Naoki marche un peu devant moi, réfugiant ses mains du froid mordant en les cachant dans les poches de son manteau.
Il ressent alors soudainement quelque chose de froid le percuter à l'arrière du crâne ! Il se retourne pour me voir, une boule de neige à la main. Je la lance sur lui et il l'esquive en rétorquant :
- Arrête, Yoko ! Ce n'est pas drôle !
- Si, ça l'est !
- Non !
- Et bien, quoiqu'il en soit, la guerre est déclarée ! Si tu veux qu'elle s'arrête, tu dois la gagner !
Je conclue ma déclaration en lui envoyant une énorme boule de neige ! C'est alors qu'il riposte en m'en lançant une en retour et une joyeuse bataille s'en suit !
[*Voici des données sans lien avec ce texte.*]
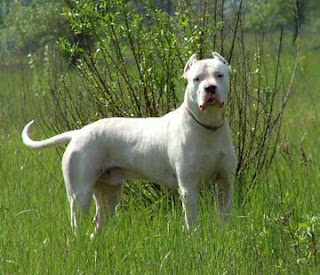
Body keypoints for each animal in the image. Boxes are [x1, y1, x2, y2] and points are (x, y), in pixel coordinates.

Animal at [22, 52, 236, 234]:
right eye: (197, 78)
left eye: (219, 75)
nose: (210, 88)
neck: (208, 127)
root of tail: (78, 133)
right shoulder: (188, 187)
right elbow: (193, 223)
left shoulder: (225, 183)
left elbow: (225, 216)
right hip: (80, 195)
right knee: (77, 228)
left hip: (109, 193)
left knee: (97, 228)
Nous courons partout en riant aux éclats jusqu'à ce que je finisse par trébucher et tomber au sol ! Épuisée, je ne trouve pas la force de me relever tout de suite et commence donc à agiter mes bras et mes jambes pour faire un ange de neige. Naoki s'agenouille près de moi pour me demander :
- Ça va ? Tu ne t'es pas fait mal ?
- Non, ça va. C'était amusant, n'est-ce pas ?
- Oui, je l'admets, dit-il en souriant.
- Tu vois ? C'est pour cela que tu dois rester en vie ! Si tu te suicides, tu ne pourras plus jamais t'amuser dans la neige avec moi !
- C'est vrai, mais cet argument n'est pas suffisant pour me faire changer d'avis, désolé.
La conversation commençant à devenir déprimante, je change bien vite de sujet :
- On devrait recommencer demain, mais en mieux ! On construira chacun une petite forteresse de neige et on devra faire tomber la base ennemie. Les boules de neige seront nos missiles. Qu'en dis-tu ? On se rend au parc demain après l'école ?
- Si tu veux, répond-t-il.
Après quelques secondes, il propose :
- On pourrait inviter Imaé à nous rejoindre.
- Qui ?
- Imaé. C'est une fille du club de littérature. Elle aussi a découvert que je veux me suicider et s'est mis en tête de me sauver, comme toi.
- Est-ce que, par hasard, ce ne serait pas la blonde avec qui tu discutais tout à l'heure ?
- Exactement. Alors ? Tu es d'accord pour qu'elle vienne avec nous ?
- Hmmm . . . Si tu veux, dis-je en détournant la tête. Bon, dépêchons-nous de rentrer avant de prendre froid !
Je me lève et continue ma progression dans la rue, sous la lumière des lampadaires. Naoki se lève et m'emboite le pas.
Pour la première fois, c'est moi qui nous ai poussés à rentrer.